7 de junio de 2021

La Comedia humana. Escenas de la vida parisiense. Volumen XII

 

La Comedia humana. Escenas de la vida parisiense. Volumen XII. Honoré de Balzac. Hermida Editores, 2021. Traducción de Aurelio Garzón del Camino

Nuevo volumen de la edición integral de La Comedia humana, que finaliza el ciclo de las «Escenas de la vida parisiense».

Los empleados

En la mayor parte de las novelas que componen el ciclo de La Comedia humana, Balzac se ajustó a su proyecto de trazar, más que una sucesión de historias o de tramas, un inventario de caracteres. Los empleados (Les Employés ou la Femme supérieure18381844) sería uno de los casos paradigmáticos de la obra en que, a lo largo de casi trescientas páginas y mediante el recurso a su acostumbrado narrador omnisciente, en esta ocasión combinado con fragmentos de diálogos en notación teatral, prescinde prácticamente de trama, para limitarse a caracterizar un grupo humano, con todas sus derivadas, concreto y teóricamente homogéneo.

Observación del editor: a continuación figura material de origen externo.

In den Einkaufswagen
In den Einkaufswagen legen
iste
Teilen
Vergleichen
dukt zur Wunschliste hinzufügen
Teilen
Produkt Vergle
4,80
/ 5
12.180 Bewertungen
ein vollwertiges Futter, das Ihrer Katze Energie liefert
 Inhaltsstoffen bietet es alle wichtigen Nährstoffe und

Rabourdin, jefe de sección de un ministerio, casado con Célestine, hija de un burgués con altas pretensiones, y destinado a una brillante carrera en la Administración, se empantana entre sus ambiciones y la realidad de una vida parisiense que muestra su inclemencia a los aspirantes que no cuentan con un sólido apoyo, pero también a las mujeres casadas que lo fían todo a una excepcionalidad imaginaria.

«Célestine creía de buena fe ser una mujer superior. Tal vez tenía razón, o tal vez hubiese sido grande en grandes circunstancias, o tal vez no estaba en su verdadero lugar. Reconozcámolo: tanto en la mujer como en el hombre existen variedades que las sociedades se forman para sus necesidades. Ahora bien, lo mismo en el orden social que en el orden natural, se encuentran más retoños que árboles y más huevas que peces llegados a todo su desarrollo».

Ya en tiempos de Balzac ―el autor insinúa el origen del fenómeno en las consecuencias de los sucesos de 1789―, la Administración, ese monstruo insaciable e indolente, se hallaba asediado en su funcionamiento por los dos niveles que ocupaban los extremos del organigrama: en la cumbre, los altos cargos, ocupado per personal recomendado ―aristócratas venidos a menos, militares de salón, segundones de lustrosos apellidos, burgueses bien relacionados―, pero completamente incapaz; y en el nivel funcionarial más bajo, los empleados, la verdadera fuerza productiva de la Administración, en cuyas manos descansaba el mantenimiento del engranaje, y cuya máxima preocupación ―a menudo, la única― era conservar el privilegio de su puesto de trabajo, intocables ―su habilidad para hacerse imprescindibles se hizo legendaria― debido, en gran medida, a la incompetencia de sus superiores. Ambos grupos se odiaban a muerte y no perdían ocasión para causar bajas en el bando contrario, pero se necesitaban con la misma intensidad con la que se aborrecían.

«Si al subordinar toda cosa y todo hombre a su voluntad, Napoleón retrasó por un momento la influencia de la burocracia, esta cortina, colocada entre el bien que hay que hacer y aquel que puede ordenarlo, se había organizado definitivamente bajo el Gobierno constitucional, que es por fuerza un amigo de las medianías, gran aficionado a las pruebas y a las cuentas, en una palabra, meticuloso como una pequeña burguesa. Contentos con ver a los ministros en lucha constante con cuatrocientos espíritus mezquinos y con diez o doce cabezas ambiciosas y de mala fe, las oficinas se apresuraron a hacerse indispensables, y sustituyendo la acción viva por la acción escrita, crearon un poder de inercia llamado "informe"».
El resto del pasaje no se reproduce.